• PAGE EXTRACT:
============================================================

Pelle came to Egypt three years ago. He speaks Arabic fluently. He took me into small alleyways and through tangled paths amid the tall buildings of Cairo. Every sentence, gesture, expression of Pelle's looked spontaneous. Everything in the city looked surreal to him. Everything I knew at that time about this infernal city I had learned from him. Above all I could feel the peace in the middle of that mess: how tiny paradises were hidden in that hell of cars that hinder men.
I started looking for a flat with him, too. The first time we went to Agouza, where he used to live. Once there, I felt lost. The place seemed eerie, I didn't have any reference point. I felt alone and far from anything I knew. Pelle asked the Saidi doorkeeper of his building about a certain flat. This old man, dressed in a long dark galabeya, had deep wrinkles due to his old age. He was very kind with me and he showed me the home of the teacher living on Pelle's upper floor. Unfortunately he didn't know the day when the flat would be available. One evening the Saidi offered me a cigarette. I refused but he said, according to Pelle's translation: "None of this in the Saidis' kingdom".

============================================================

• DATA FOR ANALYSIS:
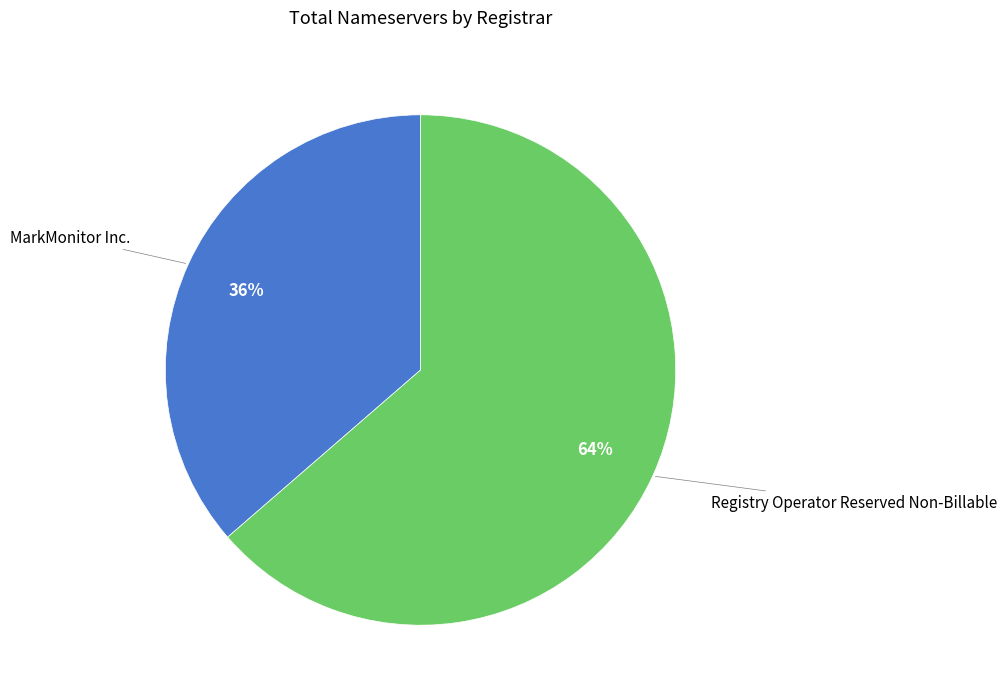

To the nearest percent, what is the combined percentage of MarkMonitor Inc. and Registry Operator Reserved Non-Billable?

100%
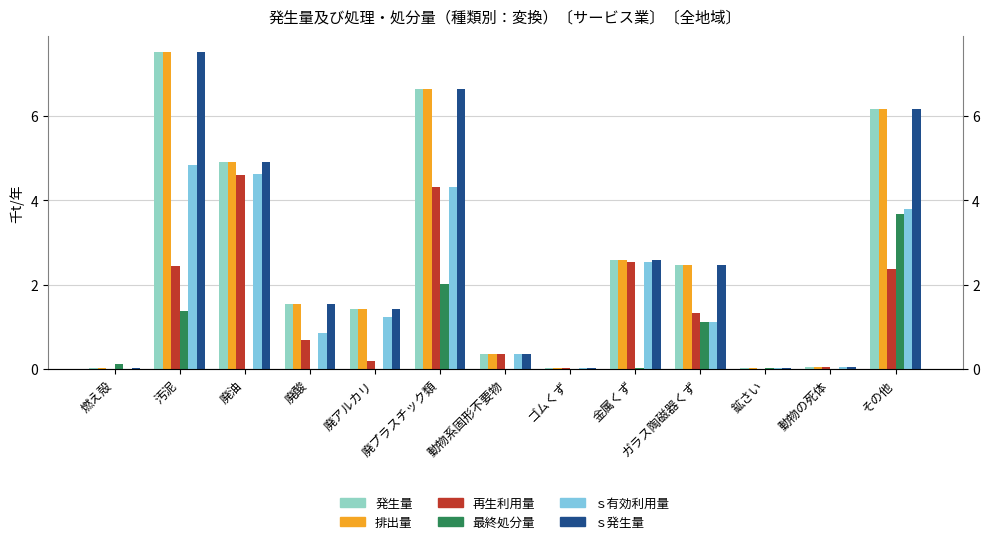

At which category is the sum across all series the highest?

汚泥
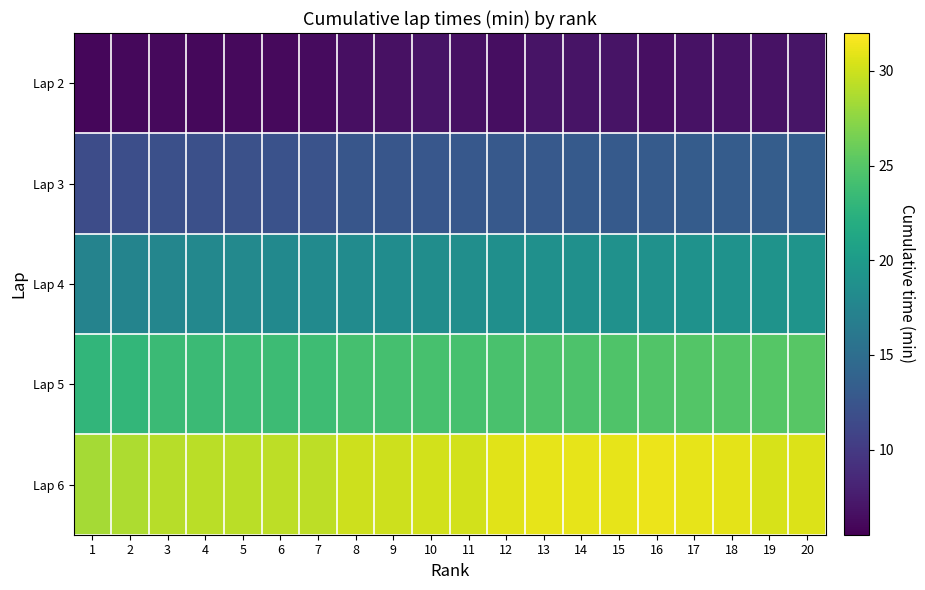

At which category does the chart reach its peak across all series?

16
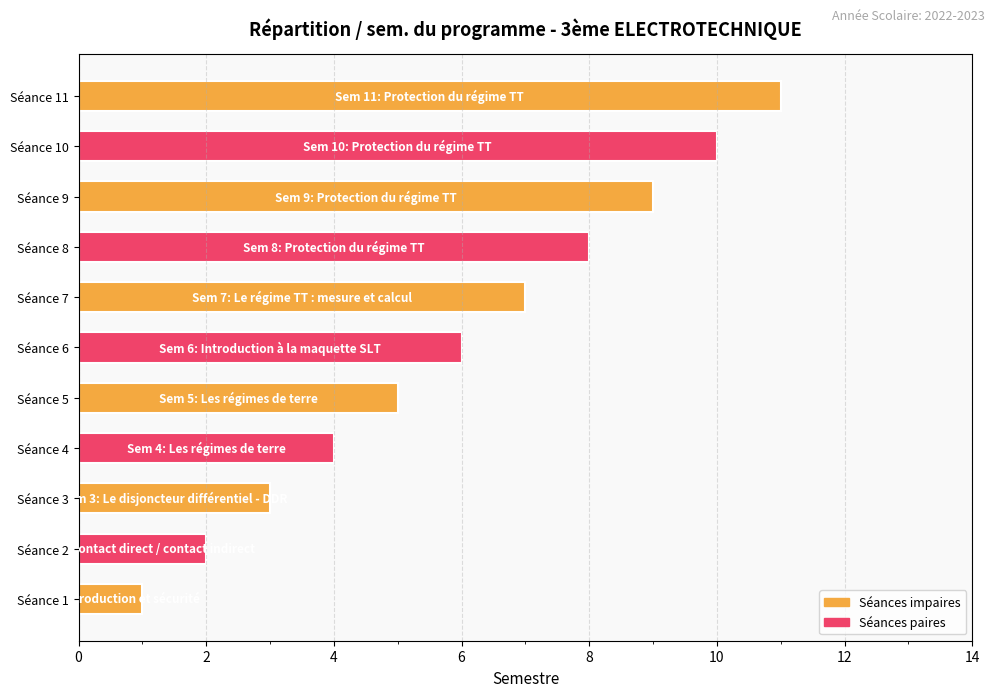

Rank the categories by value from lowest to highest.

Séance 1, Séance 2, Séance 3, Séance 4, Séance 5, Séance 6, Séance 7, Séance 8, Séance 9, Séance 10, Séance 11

============================================================

• WHAT TO WORK ON:
1) Write out the part of the Cairo passage that begins at the words "Pelle came to" and stops after "that hinder men.".
2) Extend the Cairo passage, picking up after its last sentence.

• TASK-BY-TASK RESULTS:
1)
Pelle came to Egypt three years ago. He speaks Arabic fluently. He took me into small alleyways and through tangled paths amid the tall buildings of Cairo. Every sentence, gesture, expression of Pelle's looked spontaneous. Everything in the city looked surreal to him. Everything I knew at that time about this infernal city I had learned from him. Above all I could feel the peace in the middle of that mess: how tiny paradises were hidden in that hell of cars that hinder men.

2)
I accepted a cigarette and I smoked it. His semsar (housing agent) friend, Mohammad, who used to sit all day in a cafeteria, took us to old and dilapidated flats. He used to complain about a continuous rise in rents that had reached vertiginous sums within a few months. We were searching in a central area, full of foreigners, especially Sudanese, ready to pay huge amounts, but Mohammad could not believe how a flat for LE500 per month could go for LE1,500 one month later. We visited a yellow building in Abdeen, in the middle of the rubble of near-by buildings and the loudspeakers of a mosque. Here a woman showed us a flat: filthy walls, broken chairs, split-up windows, not bad. Waiting for the keys, we visited the upper floor where 15 Russians used to live. They went out to attend the Orthodox Christmas mass. While they were passing I noticed red hand prints on the staircases' walls: signs of the Eid of Sacrifice.
In one flat, Pelle told me, used to live an Italian girl. When she came back to Egypt from holidays, she found the lock had been replaced; a French guy was living at her place. No sign of her stuff, but she recovered some of it after a trial. The owner tore the contract, saying: "Words matter more than documents". Pelle, viewing my astonished expression, said, "But you could take the Perrin's flat".
I didn't know much about this French girl, only that she had had a serious accident. Disappointed, I decided to try responding to foreigners' announcements. I went to Dokki, where two German guys were living in a skyscraper. Later I visited the flat in 88 Kasr Al Aini Street. I liked that flat from the beginning but I couldn't afford the rent alone. So I had to look for flatmates. That same day, the French girl informed everybody by e-mail that she could not come back: her pelvis was shattered by a microbus while she was crossing the street.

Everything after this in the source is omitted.